The marker was dedicated just a few years ago as part of the local Civil War sesquicentennial remembrance.
By mid-morning we were back on the road following the last stretch of "Lee's Retreat" to Appomattox.

There was more beautiful scenery to take in....
---and several stops to make to absorb more historical information about what, by now, was just hours until the Appomattox surrender.
This story at Clifton about Grant's "sick headache" indicated the stress felt by the Union commander who by this point knew it was not if end was near for Lee, but when.
Alas, we had made it to Appomattox County!
We began to see more "last" and "final" signs and depictions.  This site told us we were near Lee's last headquarters.
This sign on the outskirts of the small community of Appomattox Court House states:  "Near this spot stood the apple tree under which Gen.
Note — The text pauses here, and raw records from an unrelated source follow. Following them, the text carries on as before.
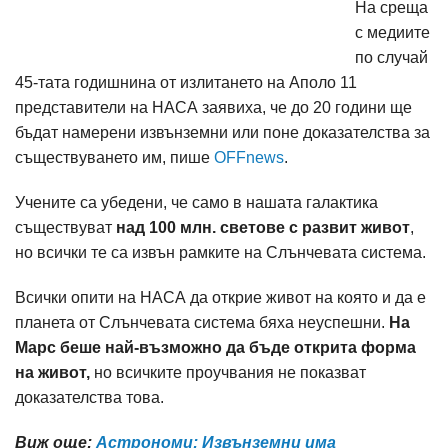
На среща
с медиите
по случай
45-тата годишнина от излитането на Аполо 11
представители на НАСА заявиха, че до 20 години ще
бъдат намерени извънземни или поне доказателства за
съществуването им, пише
OFFnews
.
Учените са убедени, че само в нашата галактика
съществуват
над 100 млн. светове с развит живот
,
но всички те са извън рамките на Слънчевата система.
Всички опити на НАСА да открие живот на която и да е
планета от Слънчевата система бяха неуспешни.
На
Марс беше най-възможно да бъде открита форма
на живот,
но всичките проучвания не показват
доказателства това.
Виж още:
Астрономи: Извънземни има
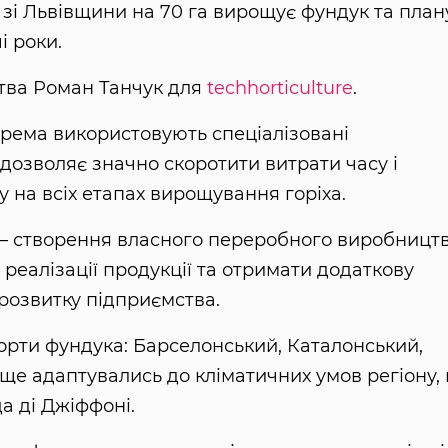
зі Львівщини на 70 га вирощує фундук та план
і роки.
тва Роман Танчук для
techhorticulture
.
окрема використовують спеціалізовані
 дозволяє значно скоротити витрати часу і
у на всіх етапах вирощування горіха.
— створення власного переробного виробництв
еалізації продукції та отримати додаткову
розвитку підприємства.
орти фундука: Барселонський, Каталонський,
ще адаптувались до кліматичних умов регіону, 
а ді Джіффоні.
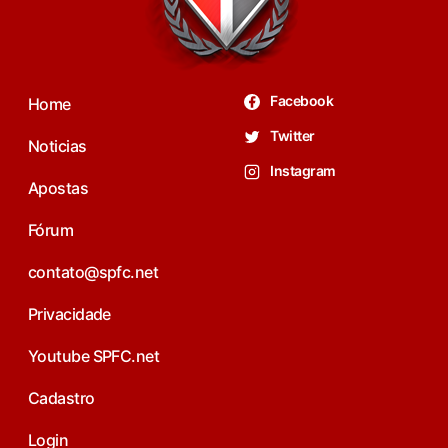
Facebook
Home
Twitter
Noticias
Instagram
Apostas
Fórum
contato@spfc.net
Privacidade
Youtube SPFC.net
Cadastro
Login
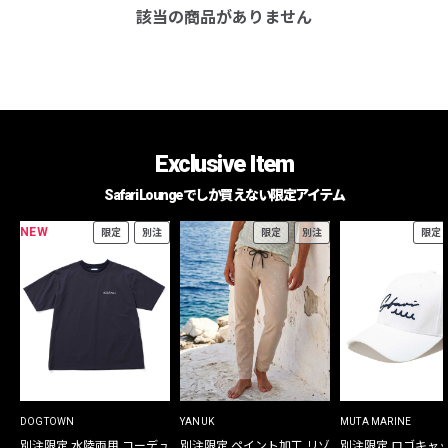
該当の商品がありません
Exclusive Item
Safari Loungeでしか買えない限定アイテム
NEW
限定
別注
限定
別注
限定
DOGTOWN
YANUK
MUTA MARINE
別注限定 水陸両用 コーデュ
別注限定 ペイント加工 リゾ
別注限定 ロゴキャ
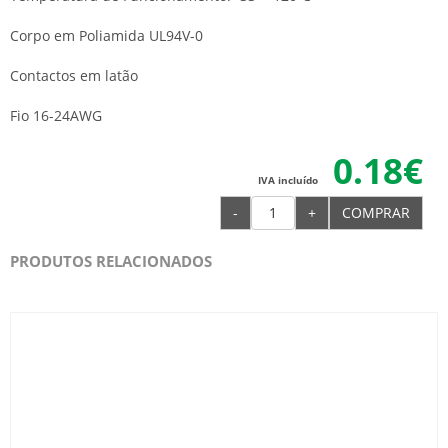
Corpo em Poliamida UL94V-0
Contactos em latão
Fio 16-24AWG
0.18€
IVA incluído
-
+
COMPRAR
PRODUTOS RELACIONADOS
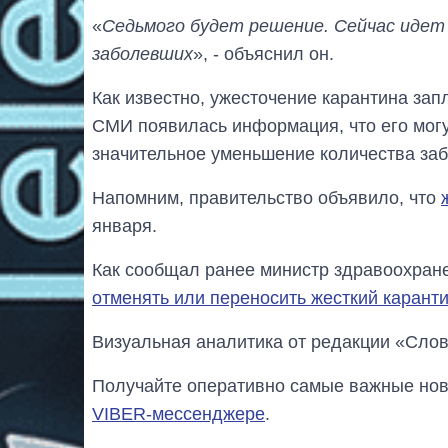
«
Седьмого будет решение. Сейчас идет
заболевших
», - объяснил он.
Как известно, ужесточение карантина зап
СМИ появилась информация, что его могу
значительное уменьшение количества за
Напомним, правительство объявило, что
января.
Как сообщал ранее министр здравоохран
отменять или переносить жесткий карант
Визуальная аналитика от редакции «Слов
Получайте оперативно самые важные ново
VIBER-мессенджере
.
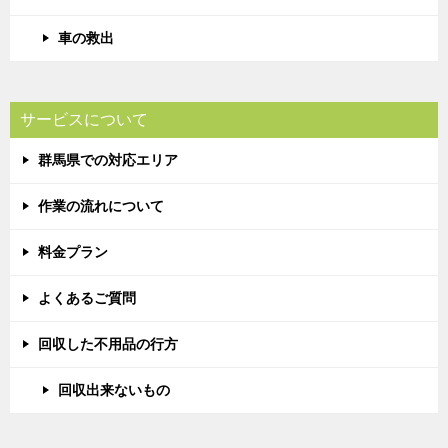
車の救出
サービスについて
群馬県での対応エリア
作業の流れについて
料金プラン
よくあるご質問
回収した不用品の行方
回収出来ないもの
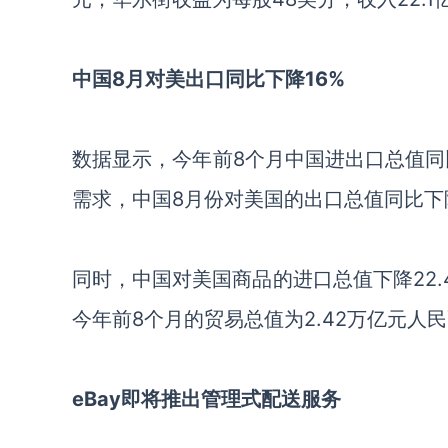
中国8月对美出口同比下降16%
数据显示，今年前8个月中国进出口总值同
需求，中国8月份对美国的出口总值同比下降
同时，中国对美国商品的进口总值下降22
今年前8个月的贸易总值为2.42万亿元人
eBay即将推出管理式配送服务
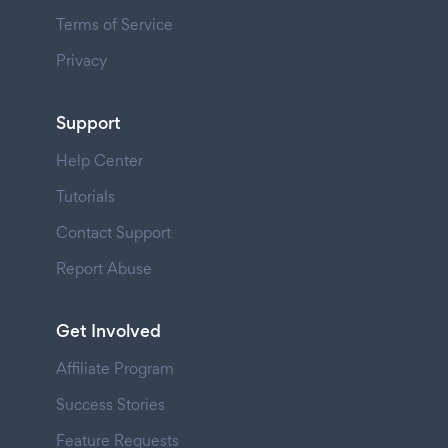
Terms of Service
Privacy
Support
Help Center
Tutorials
Contact Support
Report Abuse
Get Involved
Affiliate Program
Success Stories
Feature Requests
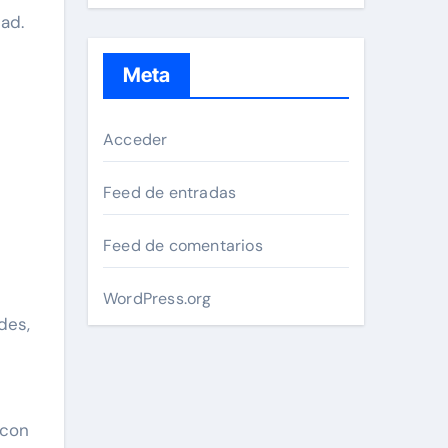
dad.
Meta
Acceder
Feed de entradas
Feed de comentarios
WordPress.org
des,
 con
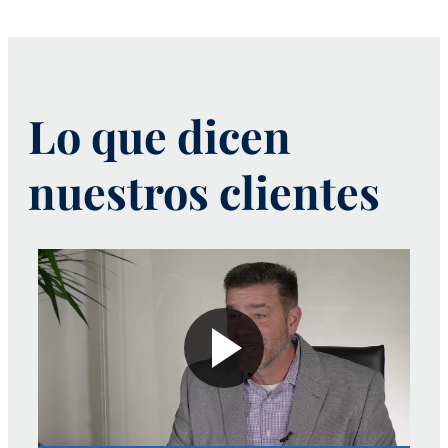
Lo que dicen
nuestros clientes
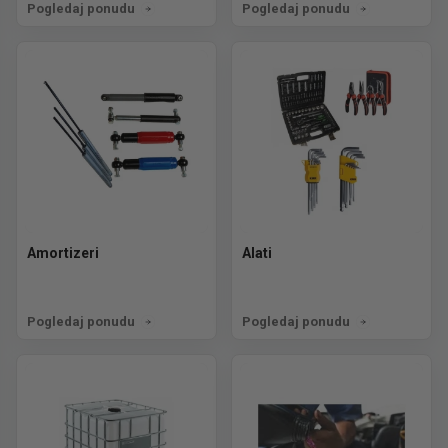
Pogledaj ponudu
Pogledaj ponudu
Amortizeri
Alati
Pogledaj ponudu
Pogledaj ponudu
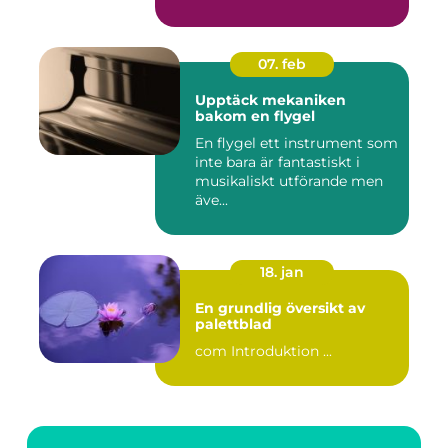
07. feb
Upptäck mekaniken
bakom en flygel
En flygel ett instrument som
inte bara är fantastiskt i
musikaliskt utförande men
äve...
18. jan
En grundlig översikt av
palettblad
com Introduktion ...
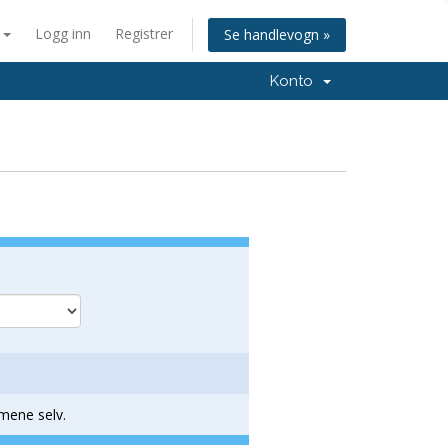
n
Logg inn
Registrer
Se handlevogn »
Konto
mene selv.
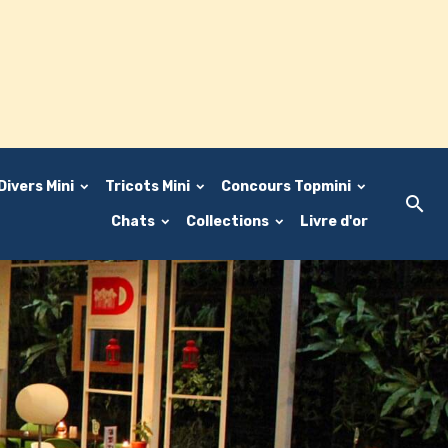
Divers Mini
Tricots Mini
Concours Topmini
Chats
Collections
Livre d'or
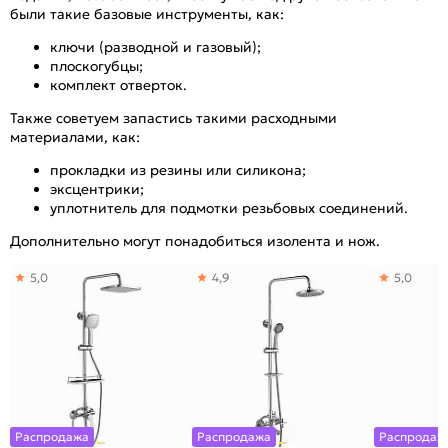
были такие базовые инструменты, как:
ключи (разводной и газовый);
плоскогубцы;
комплект отверток.
Также советуем запастись такими расходными
материалами, как:
прокладки из резины или силикона;
эксцентрики;
уплотнитель для подмотки резьбовых соединений.
Дополнительно могут понадобиться изолента и нож.
5,0
4,9
5,0
Распродажа
Распродажа
Распродаж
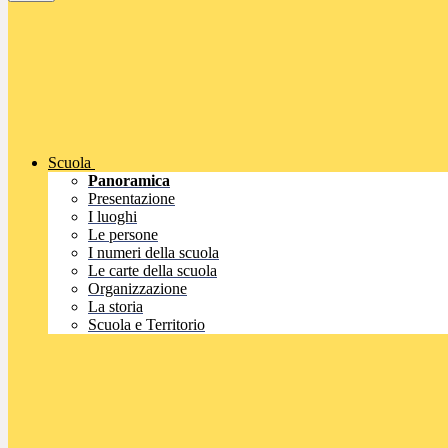
Scuola
Panoramica
Presentazione
I luoghi
Le persone
I numeri della scuola
Le carte della scuola
Organizzazione
La storia
Scuola e Territorio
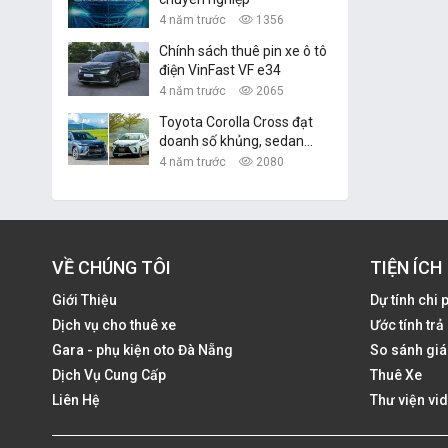
4 năm trước
1356
Chính sách thuê pin xe ô tô
điện VinFast VF e34
4 năm trước
2065
Toyota Corolla Cross đạt
doanh số khủng, sedan
hạng B Toyota Vios vững
4 năm trước
2080
ngôi vàng
VỀ CHÚNG TÔI
TIỆN ÍCH
Giới Thiệu
Dự tính chi 
Dịch vụ cho thuê xe
Ước tính tr
Gara - phụ kiện oto Đà Nẵng
So sánh giá
Dịch Vụ Cung Cấp
Thuê Xe
Liên Hệ
Thư viện vi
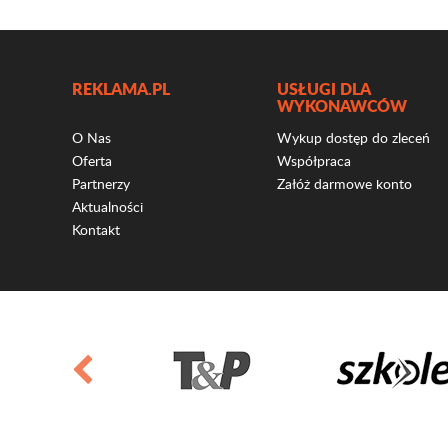
REKLAMA.PL
USŁUGI DLA
WYKONAWCÓW
O Nas
Wykup dostęp do zleceń
Oferta
Współpraca
Partnerzy
Załóż darmowe konto
Aktualności
Kontakt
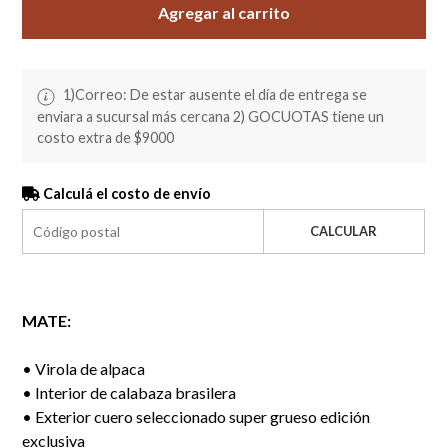
Agregar al carrito
1)Correo: De estar ausente el día de entrega se
enviara a sucursal más cercana 2) GOCUOTAS tiene un
costo extra de $9000
Calculá el costo de envío
CALCULAR
MATE:
• Virola de alpaca
• Interior de calabaza brasilera
• Exterior cuero seleccionado super grueso edición
exclusiva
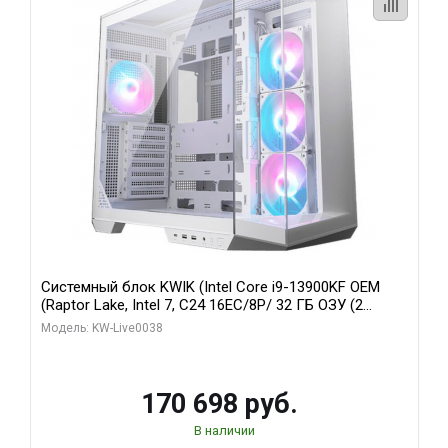
Системный блок KWIK (Intel Core i9-13900KF OEM
(Raptor Lake, Intel 7, C24 16EC/8P/ 32 ГБ ОЗУ (2
модуля)/ Gigabyte RX9070XT GAMING OC 16GB GDDR6
Модель: KW-Live0038
256bit 2xDP 2/ 960 ГБ SSD)
170 698 руб.
В наличии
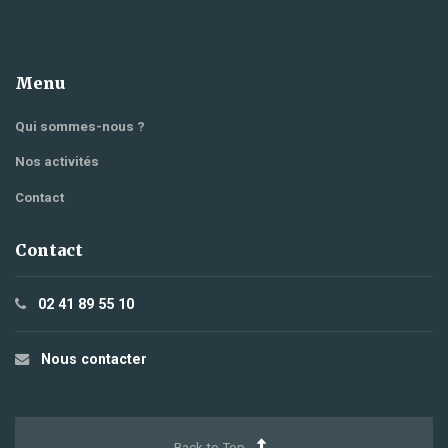
Menu
Qui sommes-nous ?
Nos activités
Contact
Contact
02 41 89 55 10
Nous contacter
Back to Top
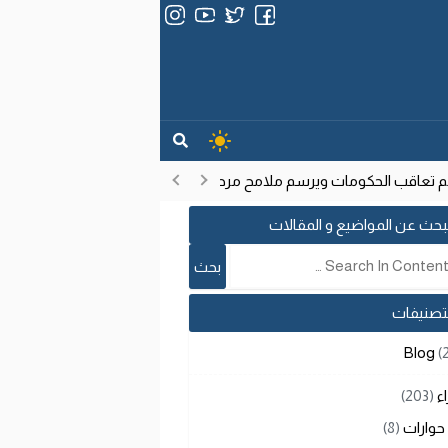
عاقب الحكومات ويرسم ملامح مرحلة تنموية جديدة
انتشار فيروس إيب
17:53
بحث عن المواضيع و المقالات
لتصنيفات
Blog
(
اء
(203)
حوارات
(8)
Robert E. Lee rested while awaiting the return of a flag of truce sent to him by Gen. U.S. Grant on the morning of April 9, 1865."
This is where Lee and Grant would meet to work out the surrender terms.
This was considered the finest house in the small hamlet, so this is where a Lee adjutant arranged for the meeting to be held.

The house was the home of  Wilmer McLean and his family. They, ironically, moved here from their farm where the Civil War's first major battle took place:  Bull Run (or Manassas).

The war started with them and ended with them!
This is a post-war photo of the McLean family and their house that would become so famous (and vandalized by Union troops after the surrender).

The family would move back to Northern Virginia in 1867 and then would lose possession of what became known as the "surrender house" after Wilmer McLean defaulted on loan payments.
The National Park Service operates the historic Appomattox surrender site.  Admission is free and guides are very friendly and well informed about the history here.

Visitors can go inside and see both the first and second floors.
This panorama I took with my iPhone could be considered, I guess, the "money shot" for this is the room where the two generals met. Lee sat at the table on the left and Grant at the one on the right.  Assorted generals and other officers filled the modest sized room.

The museum near the McLean House is excellent. Among its displays are several paintings of the surrender showing men who in truth were there and some who were not.
A restored depiction of a McLean House bedroom.
The McLean family was prosperous in this tiny farming community, as reflected in this restored dining room.
Grant and Lee confer in this image located in the Appomattox Court House museum.
There are several other buildings to explore along with the McLean House. This is a slave home.
Outside, this is the grave site of a young man from Appomattox who died early in the war in Fairfax Court House, Va.
A small Confederate cemetery near the McLean House.
Four bloody years of war finally came to an end on April 9, 1865- at least for the two main forces battling in Virginia.

Confederate armies elsewhere in the South
would surrender in the days and weeks ahead.
The guns finally were silent.
We found another South Carolina connection in this display.

The young Confederate officer shown on the right, Major John Cheves Haskell, 23, of Columbia, was placed in charge of surrendering the Army of Northern Virginia's artillery.
Haskell, who was one armed, had six brothers who also served in the Confederate army, two of whom died in the war.

Haskell, as stated in the display, had kind words for how he and his men were treated by his Union counterpart during the surrender proceedings. This display did not say how he lost his arm.
After completing our visit to the Appomattox Court House complex, we drove a few miles to the town of Appomattox.
Appomattox is a small, clean, bustling town.
Alesia and I would enjoy a very good quiche lunch at Baine's Books and Coffee on Main Street. Then it was time to begin our long drive back to Charleston, which would take 8-9 hours.

It was an interesting drive back, through parts of Virginia, North and South Carolina we had not seen before.
We accomplished our "Lee's Retreat" tour.
It will be a cherished memory forever!